La fotografía es lumínica y evocadora a cada época plasmada, logrando una hermosa labor que roza en ocasiones la grandiosidad en unas imágenes que varían de confortantes a impactantes según el momento de la acción, cautivando al público con un trabajo magistral que vuelve más recordable aún el film. La música de Ennio Morricone es melódica y emotiva en algunas escenas e insidiosa y conmovedora en otras, logrando un perfecto acompañamiento que añade belleza al film. Los planos y movimientos de cámara consuman un enorme trabajo técnico mediante el uso de las grúas, travellings, avanti, primeros y primerísimos planos, cámara en mano, panorámicos, seguimiento, generales, reconocimiento, circulares, reconocimiento, ascendente, descendente y subjetivos en una labor muy tomada en serio que saca lo mejor tanto de la acción como de las interpretaciones. Cabe destacar también, los efectos visuales que enardecen la violencia e impactan por su frialdad.

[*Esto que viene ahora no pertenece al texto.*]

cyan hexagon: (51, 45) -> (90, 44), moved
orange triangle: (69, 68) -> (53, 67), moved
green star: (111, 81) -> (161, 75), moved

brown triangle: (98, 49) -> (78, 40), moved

Las actuaciones son soberbias y remarcables en un gran elenco actoral de caras conocidas. Como protagonistas Robert De Niro  está señalado en una gran labor, Gerard Depardieu brillante en una tarea con calado psicológico, Donald Sutherland está convincente en un personaje detestable y Burt Lancaster está sobrio y creíble en su trabajo, siendo buenos los acompañamientos de Sterling Hayden, Dominique Sanda y Stefania Sandrelli entre muchos otros. Emplea para estos la dirección artística unos vestuarios y caracterizaciones sugestivos a cada época y personaje según su clase social y trabajo, variando de elegantes a humildes al igual que los estupendos decorados en una sobresaliente labor que te transporta y va plasmando en las caras de los protagonistas el paso de los años.

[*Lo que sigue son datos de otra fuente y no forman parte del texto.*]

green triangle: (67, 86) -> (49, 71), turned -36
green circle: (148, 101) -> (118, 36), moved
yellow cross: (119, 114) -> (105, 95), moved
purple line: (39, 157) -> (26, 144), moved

El guion, escrito por el director junto con Franco Arcalli y Giuseppe Bertolucci, se toma su tiempo para exponer su historia y personajes así como el desarrollo de estos según la época y las circunstancias, dejando clara la inclinación política del director en un trabajo de lo más provocador por mostrar con mucha crudeza y realismo lo que ocurrió durante la primera mitad del siglo XX, sobre todo por la lucha entre el fascismo y el comunismo. Esto se lleva a cabo con una narrativa sugestiva y natural durante el film que es variada según la condición del personaje en un clásico trabajo que es en ocasiones algo ordinario por el vocabulario usado, destacando también al final una narrativa mirando a la cámara reivindicando la intención del director. Cabe señalar también, el montaje con flash-back al principio para explicar como sucede todo muchos años atrás, siendo después lineal y seguido al exprimir casi 50 años de historia.

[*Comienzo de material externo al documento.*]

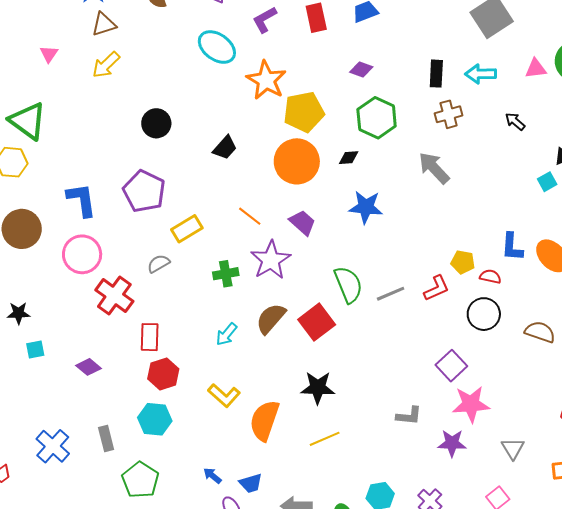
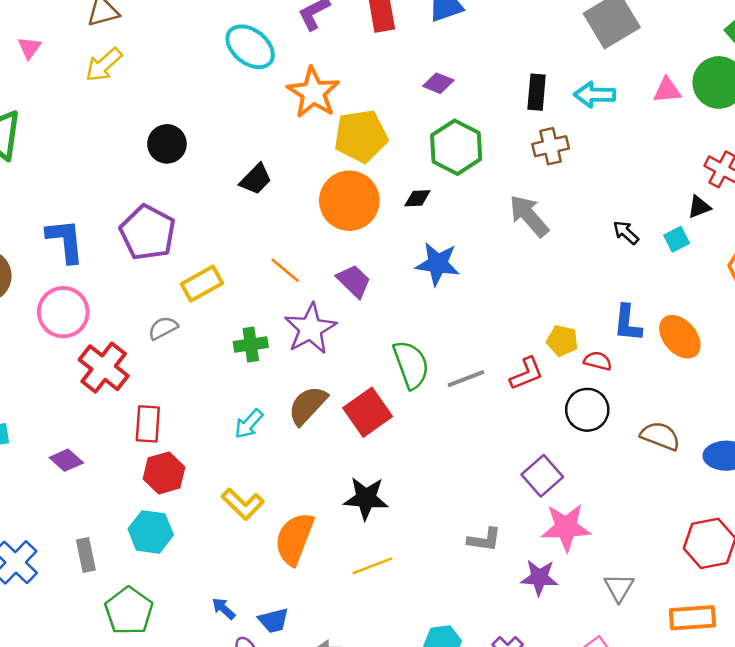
black arrow: (515, 121) -> (626, 233), moved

En conclusión, la considero una obra indispensable e imperecedera en la filmografía del director y en el séptimo arte que cautivará a los cinéfilos más exigentes amantes de los buenos dramas históricos que se toman su tiempo para exponer gran trama y el desarrollo y cambio de la personalidad de unos personajes sometidos al fascismo cuando sus ideales son comunistas o viceversa. Recomendable por su dirección, guion, actuaciones, fotografía, música, montaje, efectos, planos, movimientos de cámara, vestuarios, caracterizaciones, decorados y narrativa que convierten a Novecento (1900), en un film digno de visión por su calidad cinematográfica aunque sea extremadamente largo su metraje.